Last Updated on Saturday, 18 June 2016, 18:26 by Denis Chabrol

The cash-strapped University of Guyana (UG) is set to increase existing fees and possibly introduce new charges and ask government to amend tax laws to allow for individuals to make donations, according to the institution’s newly-appointed Vice Chancellor, Professor Ivelaw Griffith.

“We will have to have a conversation about how much but we will have to have a graduation fee,” he said, explaining that such a charge is routine and  necessary at universities to finance the graduation exercise.

Griffith also signaled that foreign students studying at UG will have to pay increased fees. “We will have to look at the opportunity beyond the university to see in the region and in the rest of the world are there fees that we can have that don’t affect Guyanese students but may be important contributions by foreign students,” he said.

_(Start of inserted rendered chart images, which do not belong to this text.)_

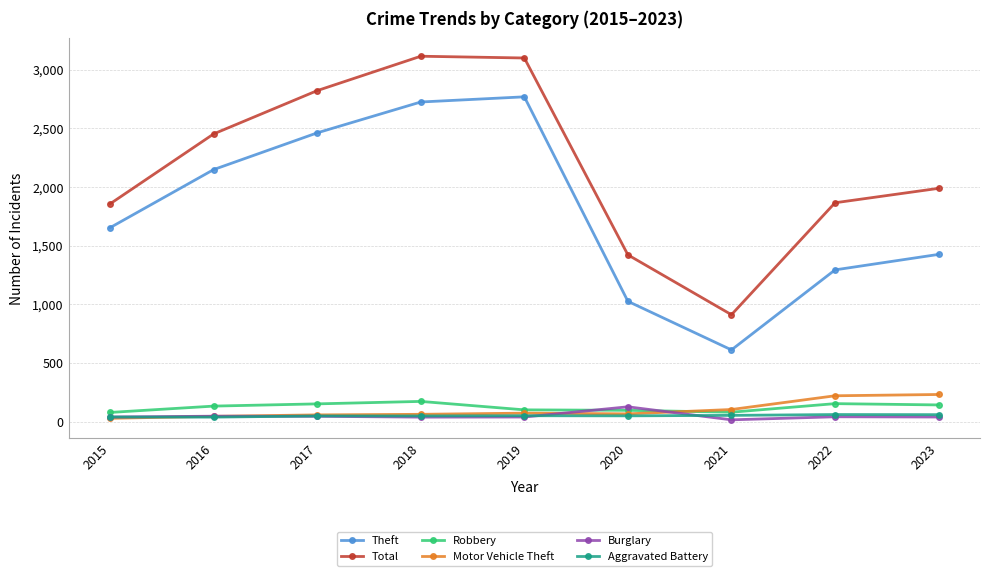

The value of Theft at 2023 is 1425. True or false?

True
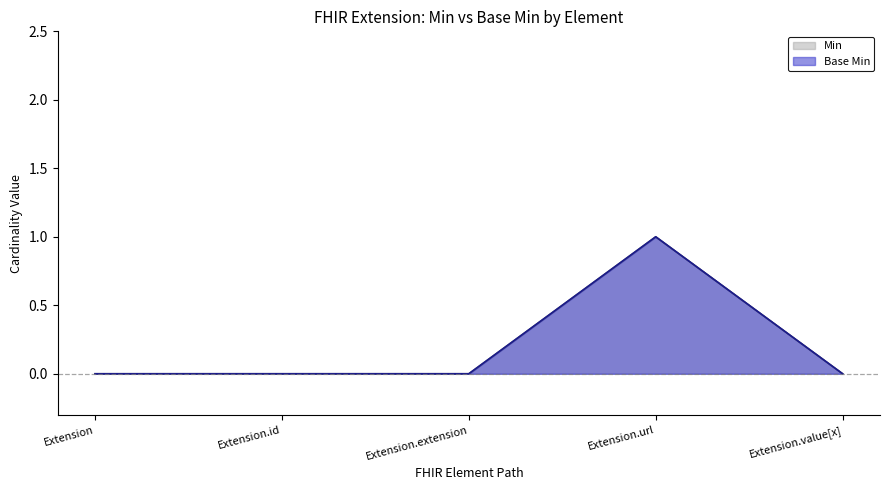

What are all the series names shown in the legend?

Min, Base Min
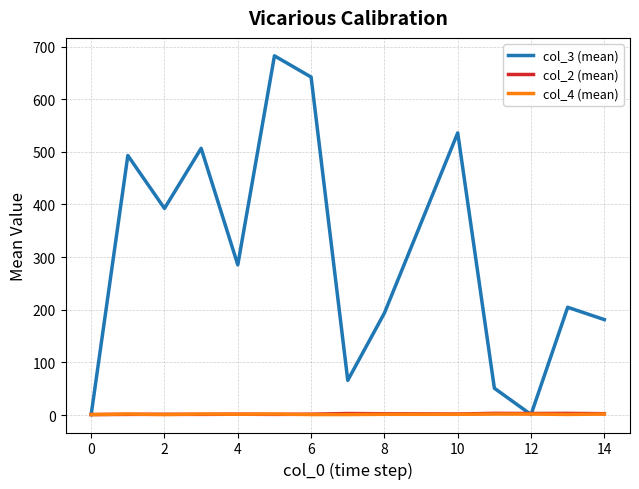

What is the highest value of the col_2 (mean) series?

3.3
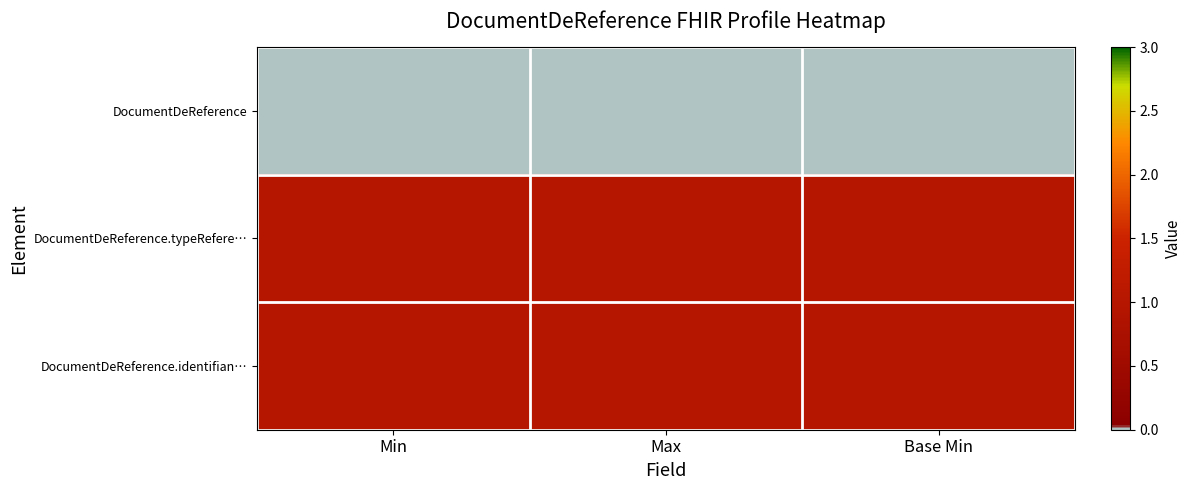

What is the total value across all series at Base Min?

2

The Vice Chancellor also hopes to spearhead the mobilization of grant funding to help boost the coffers of the publicly-funded institution that has been hamstrung for decades now in paying higher salaries comparable to universities elsewhere in the Caribbean. “I’ll be looking for revenue not only from the government, not only from the alumni, not only from fees but from places where the money is available. We just have to have the institutional connection to be able to make the flow happen,” he said.

The Vice Chancellor’s talk about finding new cash streams comes at a time when the University of Guyana Workers Union (UGWU) and the University of Guyana Senior Staff Association (UGSSA) are continuing already protracted negotiations for increased salaries.

Professor Griffith acknowledges the need and importance of paying academic and non-academic staff higher salaries. “Not only is it necessary for us to pay staff better, academic and non-academic staff. We have to be able to give those staff members the tools to do their job professionally. We have not, as a university, been doing that,” he told a news conference at the weekend.

He prefers to keep the pay-talks away from the glare of the media while at the same time hold monthly consultations and hammer out an agreement behind closed doors as part of efforts to boost confidence among financiers and donors in UG. “The union and the administration not need to be in a confrontational mode. That does not serve the best interest of the students, the best interest of the staff, it does not enable people who are willing to give to us feel confident that they are giving to a calm, methodical, thoughtful environment,” he said.

Talks will soon be held, he says, with the Ministers of Finance and Public Health and the Attorney General to revise the governance structure of the university and the tax law to allow individuals to get tax rebates if they donate money to UG. “Some of what we need to ask the government to do is not only to give us money but is to change the rules and regulations,” he said.

Declaring that the “legal and regulatory mechanisms are outdated, the Vice Chancellor was hopeful that UG would receive help from an international organisation to help fund those changes. “We have got to bring this university into the age of modernity.”

Funding, academic initiatives and boosting the credibility and respectability of the more than 50-year old tertiary institution will be the subject of UG’s first “Educational Resource Ambassadors” conference scheduled for June 23, 2016, at the Marriott Hotel, Kingston, Georgetown. A broad cross-section of overseas and local experts are expected to participate in the event after a tour of the Tain and Turkeyen campuses.

UG has already decided to have undergraduates participate in in-depth and sustained research, with the hope of tapping into the premier Council on Undergraduate Research whose conference will be held later this year.

Plans are already in train to establish a Business School and holding three lectures on economics, history and the environment by Distinguished Economics Professor, Clive Thomas; Sister Noel Menezes and Professor Ulric Neville Trotz Lecture as well as have the first permanent holder of the Walter Rodney Chair in honour of that world-renowned historian. “Irrespective of what your political inclinations are this university needs to celebrate whoever is politically inclined one way or the other if those persons are intellectual giants,” he said.